The usual support layer of the ‘green’ chip is substituted with a flexible and biodegradable layer of cellulose nanofibril (CNF). CNF, derived from wood broken down to its nanoscale fibers, is strong and transparent. CNF was found to be the ideal material to use as support later for the chip: it is smooth, and has the capacity to expand with heat.
“You don’t want it to expand or shrink too much. Wood is a natural hydroscopic material and could attract moisture from the air and expand,” said Shaoqin Gong, one of the researchers. “With an epoxy coating on the surface of the CNF, we solved both the surface smoothness and the moisture barrier.”

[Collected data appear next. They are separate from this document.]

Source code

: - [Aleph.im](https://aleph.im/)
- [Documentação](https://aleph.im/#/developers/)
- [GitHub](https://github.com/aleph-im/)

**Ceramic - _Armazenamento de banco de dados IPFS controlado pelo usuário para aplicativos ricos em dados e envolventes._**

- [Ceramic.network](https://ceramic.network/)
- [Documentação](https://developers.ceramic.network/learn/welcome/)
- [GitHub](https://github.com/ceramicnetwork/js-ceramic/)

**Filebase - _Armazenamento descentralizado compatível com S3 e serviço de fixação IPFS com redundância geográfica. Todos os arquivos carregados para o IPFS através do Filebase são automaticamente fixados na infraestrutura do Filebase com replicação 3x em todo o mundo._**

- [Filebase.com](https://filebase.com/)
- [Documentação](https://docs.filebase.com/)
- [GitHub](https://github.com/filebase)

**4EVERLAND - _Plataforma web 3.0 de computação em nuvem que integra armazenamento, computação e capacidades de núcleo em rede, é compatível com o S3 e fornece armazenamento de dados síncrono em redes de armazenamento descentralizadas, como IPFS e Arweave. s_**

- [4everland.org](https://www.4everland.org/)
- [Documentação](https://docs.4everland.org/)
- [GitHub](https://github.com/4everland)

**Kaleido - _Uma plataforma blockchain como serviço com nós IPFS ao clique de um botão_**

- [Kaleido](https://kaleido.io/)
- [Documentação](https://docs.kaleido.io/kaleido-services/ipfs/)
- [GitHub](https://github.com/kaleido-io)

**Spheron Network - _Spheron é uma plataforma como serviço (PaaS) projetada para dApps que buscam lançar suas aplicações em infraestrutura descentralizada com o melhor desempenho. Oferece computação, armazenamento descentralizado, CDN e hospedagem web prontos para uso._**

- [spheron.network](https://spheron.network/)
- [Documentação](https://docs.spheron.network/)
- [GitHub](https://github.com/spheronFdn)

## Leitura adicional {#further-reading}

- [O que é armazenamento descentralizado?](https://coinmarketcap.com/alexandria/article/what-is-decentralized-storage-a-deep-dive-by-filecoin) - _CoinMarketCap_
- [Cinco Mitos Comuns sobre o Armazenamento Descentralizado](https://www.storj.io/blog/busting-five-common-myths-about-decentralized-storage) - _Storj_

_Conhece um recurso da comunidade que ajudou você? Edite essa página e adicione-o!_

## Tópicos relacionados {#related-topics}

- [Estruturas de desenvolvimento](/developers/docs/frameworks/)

Another author, Yei Hwan Jung, commented on their work as follows:-
“I’ve made 1,500 gallium arsenide transistors in a 5-by-6 millimetre chip. Typically for a microwave chip that size, there are only eight to 40 transistors. The rest of the area is just wasted. We take our design and put it on CNF using ‘deterministic assembly technique’, then we can put it wherever we want and make a completely functional circuit with performance comparable to existing chips.”
The scientists hope that their invention will be used by electronics companies in the future.
“Mass-producing current semiconductor chips is so cheap, and it may take time for the industry to adapt to our design,” said Ma. “But flexible electronics are the future, and we think we’re going to be well ahead of the curve.”